**Your task**
Beginning with the first line, return the material verbatim and without pictures.

**Input records**
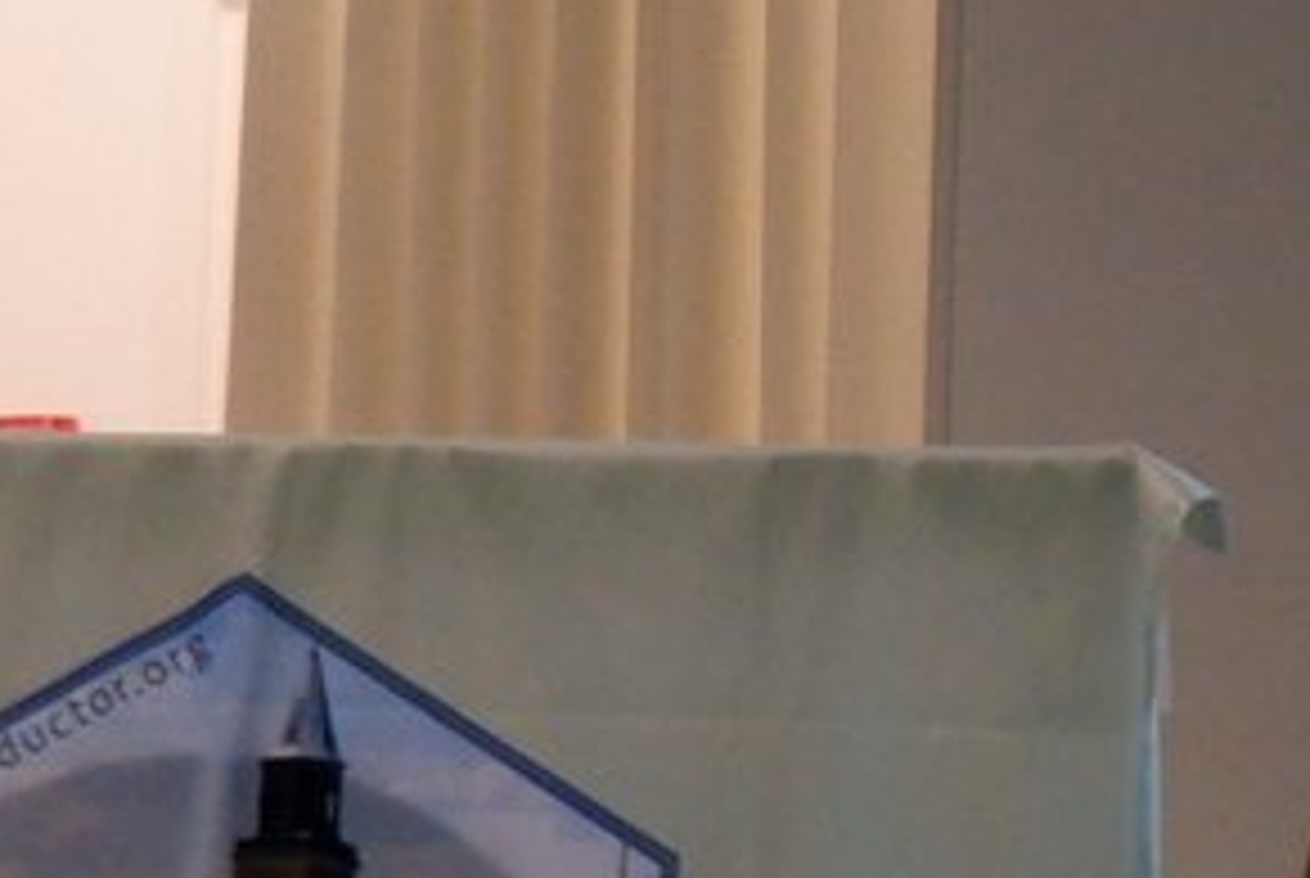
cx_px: 3552
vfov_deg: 4.5
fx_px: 11261
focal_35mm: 309
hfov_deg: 6.2
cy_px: 464
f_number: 4.7
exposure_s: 1/100
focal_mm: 30.5
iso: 2000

**Answer to this task**
cx_px: 3552
vfov_deg: 4.5
fx_px: 11261
focal_35mm: 309
hfov_deg: 6.2
cy_px: 464
f_number: 4.7
exposure_s: 1/100
focal_mm: 30.5
iso: 2000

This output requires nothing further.